First, we define the events for our workflow. We need one for writing the joke, one for critiquing it, and one for the final result:

import { z } from "zod";
import { zodEvent } from "@llamaindex/workflow";

const writeJokeSchema = z.object({
  description: z
    .string()
    .describe("The topic to write a joke or describe the joke to improve."),
  writtenJoke: z.optional(z.string()).describe("The written joke."),
  retriedTimes: z
    .number()
    .default(0)
    .describe(
      "The retried times for writing the joke.
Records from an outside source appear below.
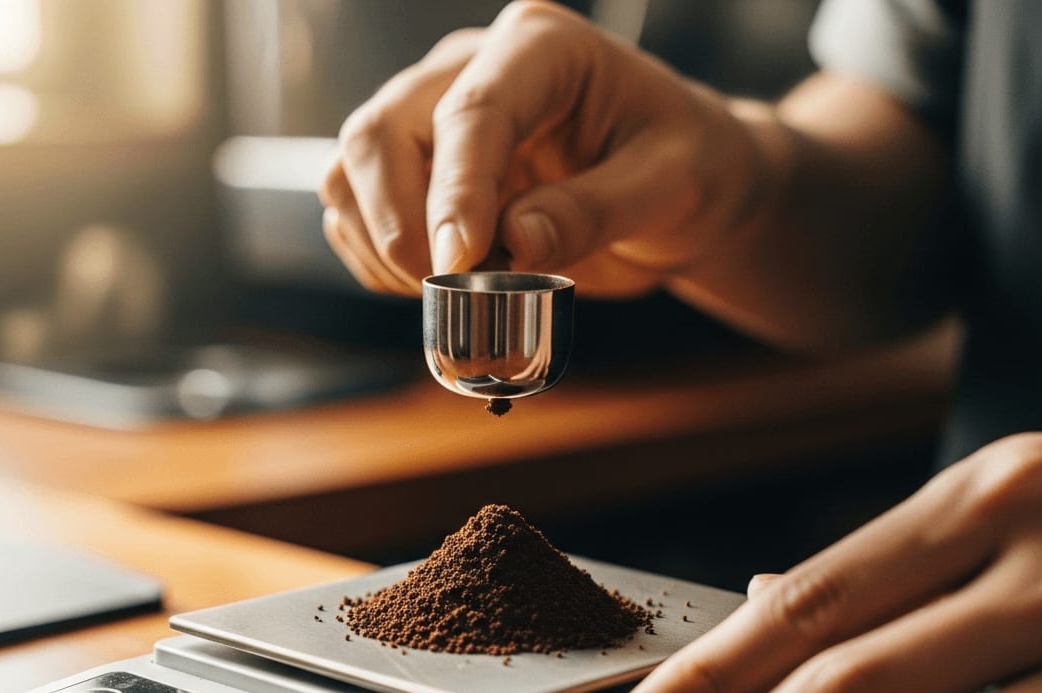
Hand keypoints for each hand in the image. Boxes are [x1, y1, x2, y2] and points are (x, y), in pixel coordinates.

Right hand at [319, 0, 767, 296]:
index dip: (456, 191)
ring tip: (453, 293)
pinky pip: (358, 210)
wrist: (682, 184)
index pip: (473, 111)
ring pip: (354, 170)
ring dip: (380, 245)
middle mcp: (473, 68)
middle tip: (450, 289)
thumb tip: (515, 243)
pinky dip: (378, 260)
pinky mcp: (419, 168)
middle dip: (399, 221)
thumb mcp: (672, 187)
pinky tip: (438, 286)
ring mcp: (435, 116)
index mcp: (543, 49)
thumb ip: (596, 211)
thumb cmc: (688, 166)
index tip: (458, 263)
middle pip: (382, 131)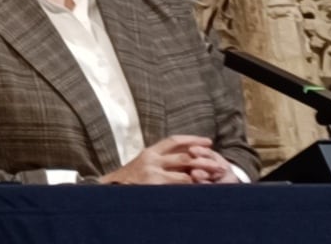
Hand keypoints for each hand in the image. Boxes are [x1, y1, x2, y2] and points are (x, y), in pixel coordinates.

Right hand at [100, 135, 225, 184]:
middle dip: (204, 160)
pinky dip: (192, 188)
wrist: (110, 191)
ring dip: (202, 176)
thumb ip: (159, 160)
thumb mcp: (141, 165)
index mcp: (149, 151)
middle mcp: (151, 159)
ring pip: (185, 173)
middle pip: (184, 155)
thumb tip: (181, 158)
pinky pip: (180, 186)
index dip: (192, 140)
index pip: (174, 140)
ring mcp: (153, 172)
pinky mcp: (155, 185)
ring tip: (216, 179)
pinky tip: (201, 190)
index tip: (208, 142)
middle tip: (220, 164)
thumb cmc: (128, 181)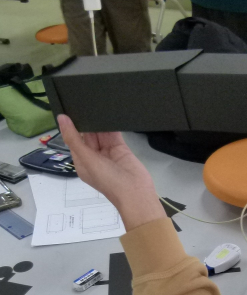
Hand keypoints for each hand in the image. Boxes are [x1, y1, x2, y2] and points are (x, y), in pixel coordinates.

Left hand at [59, 115, 165, 230]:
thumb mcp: (87, 160)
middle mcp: (94, 156)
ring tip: (94, 104)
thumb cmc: (108, 180)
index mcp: (82, 161)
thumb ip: (74, 138)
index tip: (68, 108)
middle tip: (82, 102)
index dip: (70, 126)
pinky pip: (114, 134)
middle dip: (86, 122)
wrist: (136, 192)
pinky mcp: (121, 148)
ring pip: (100, 133)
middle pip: (87, 135)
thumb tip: (61, 118)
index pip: (73, 140)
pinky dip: (112, 125)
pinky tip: (108, 112)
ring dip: (98, 122)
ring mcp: (108, 152)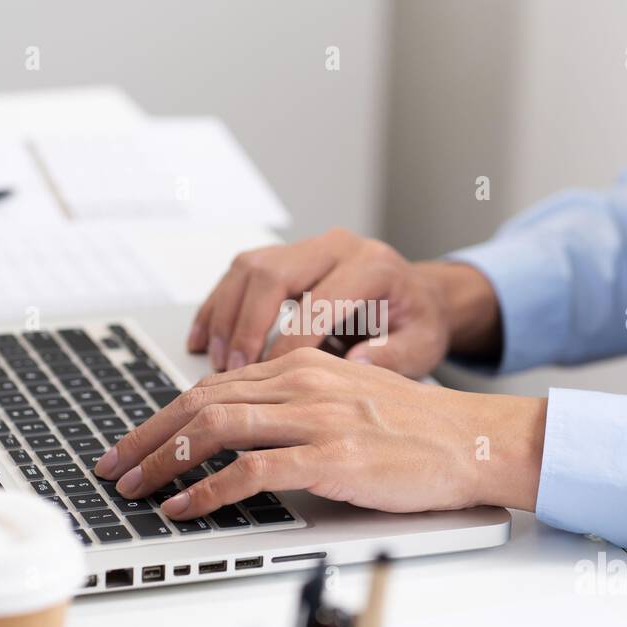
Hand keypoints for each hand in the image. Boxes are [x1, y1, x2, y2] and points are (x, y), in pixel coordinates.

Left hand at [94, 347, 546, 518]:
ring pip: (216, 428)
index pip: (214, 385)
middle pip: (201, 402)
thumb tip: (238, 429)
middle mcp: (304, 382)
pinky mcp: (333, 458)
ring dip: (163, 461)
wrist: (475, 441)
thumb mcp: (348, 400)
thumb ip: (296, 405)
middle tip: (112, 466)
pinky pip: (252, 471)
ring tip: (134, 488)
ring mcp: (317, 418)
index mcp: (304, 366)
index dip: (163, 416)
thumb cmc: (416, 430)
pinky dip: (208, 490)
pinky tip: (185, 507)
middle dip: (146, 437)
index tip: (134, 442)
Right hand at [187, 228, 498, 377]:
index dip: (289, 343)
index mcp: (372, 266)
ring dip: (225, 315)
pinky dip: (217, 306)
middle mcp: (336, 247)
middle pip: (272, 273)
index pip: (318, 302)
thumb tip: (355, 365)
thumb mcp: (423, 345)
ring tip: (217, 360)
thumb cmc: (417, 322)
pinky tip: (204, 339)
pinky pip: (240, 273)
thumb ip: (393, 357)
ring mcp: (307, 247)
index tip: (271, 379)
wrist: (419, 296)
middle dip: (247, 325)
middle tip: (234, 368)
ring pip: (249, 268)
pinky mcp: (286, 256)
Always increase this from the input retriedTimes.",
    ),
});

const critiqueSchema = z.object({
  joke: z.string().describe("The joke to critique"),
  retriedTimes: z.number().describe("The retried times for writing the joke."),
});

const finalResultSchema = z.object({
  joke: z.string().describe("The joke to critique"),
  critique: z.string().describe("The critique of the joke"),
});

const writeJokeEvent = zodEvent(writeJokeSchema, {
  debugLabel: "writeJokeEvent",
}); 
const critiqueEvent = zodEvent(critiqueSchema, {
  debugLabel: "critiqueEvent",
}); 
const finalResultEvent = zodEvent(finalResultSchema, {
  debugLabel: "finalResultEvent",
}); 

Note that your natural language workflows the events need to be created by the zodEvent function passing the zod schema as an argument. The agent needs the schema of the event data to correctly generate events.
Also, we need a debugLabel so the LLM can identify the event to emit in the workflow.

Define the workflow

As usual you first create the workflow:

import { agentHandler, createWorkflow } from "@llamaindex/workflow";

const jokeFlow = createWorkflow();

Then you need to handle the events. For the handlers, instead of code, you're now going to use natural language by calling the agentHandler function.

It only requires two parameters:

  • instructions: A prompt to guide the agent how to handle the steps.
  • results: The output events that the agent should return after handling the step.

Then you will have a simple code to handle the step:

jokeFlow.handle(
  [writeJokeEvent],
  agentHandler({
    instructions: `You are a joke writer. You are given a topic and you need to write a joke about it.`,
    results: [critiqueEvent],
  }),
);

jokeFlow.handle(
  [critiqueEvent],
  agentHandler({
    instructions: `
You are given a joke and you need to critique it. Follow the following guidelines:
1. You have maximum 3 times to improve the joke.
2. If the joke is not good, increase the retriedTimes, describe how to improve the joke and send a writeJokeEvent.
3. If the joke is good, trigger the finalResultEvent event.
`,
    results: [writeJokeEvent, finalResultEvent],
  }),
);

For advanced usage, you can add more functionality to agentHandler by using these parameters:

  • events: A list of additional events that the agent can emit to the workflow. E.g., your agent can emit a uiEvent to update the UI during the execution.
  • tools: A list of tools that the agent can use to handle the step. E.g., your agent can use a search tool to search the web.

You can find more code examples in the examples folder.